Am 21.03.2018 um 09:28 schrieb Daniel Vetter:
On Tue, Mar 20, 2018 at 06:47:57PM +0100, Christian König wrote:
Am 20.03.2018 um 15:08 schrieb Daniel Vetter:
[SNIP] For the in-driver reservation path (CS) having a slow-path that grabs a temporary reference, drops the vram lock and then locks the reservation normally (using the acquire context used already for the entire CS) is a bit tricky, but totally feasible. Ttm doesn't do that though.
That is exactly what we do in amdgpu as well, it's just not very efficient nor reliable to retry getting the right pages for a submission over and over again.
Out of curiosity, where's that code? I did read the ttm eviction code way back, and that one definitely didn't do that. Would be interesting to update my understanding.
That is in amdgpu_cs.c. amdgpu_cs_parser_bos() does a horrible dance with grabbing, releasing and regrabbing locks in a loop.
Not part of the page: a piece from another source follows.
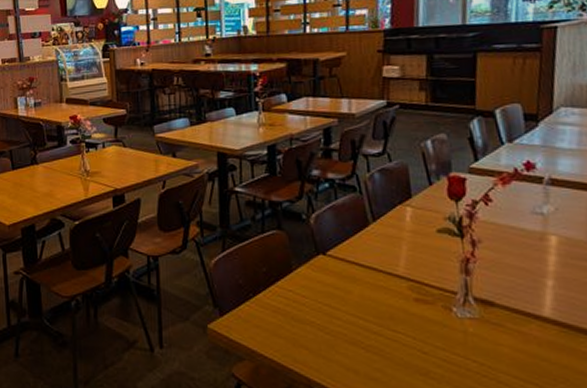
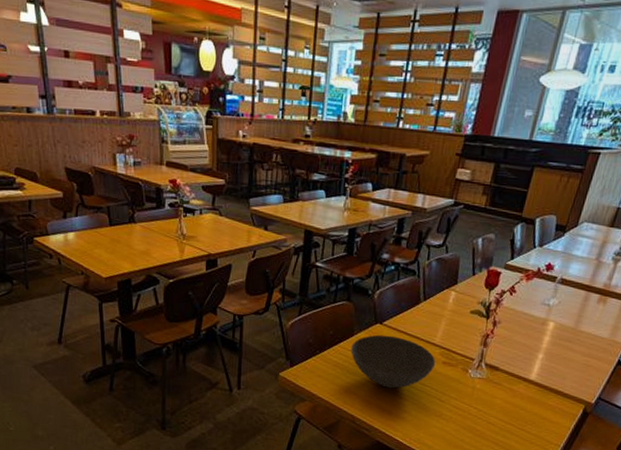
bowl: none [291,268,406,338] -> present [351,334,436,389]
Then in amdgpu_cs_submit() we grab an lock preventing page table updates and check if all pages are still the one we want to have:
amdgpu_mn_lock(p->mn); if (p->bo_list) { for (i = p->bo_list->first_userptr; i < p->bo_list->num_entries; ++i) { struct amdgpu_bo *bo = p->bo_list->array[i].robj;
if (amdgpu_ttm_tt_userptr_needs_pages(bo->tbo.ttm)) { amdgpu_mn_unlock(p->mn); return -ERESTARTSYS; } } }
If anything changed on the page tables we restart the whole IOCTL using -ERESTARTSYS and try again.
Regards, Christian.
-Daniel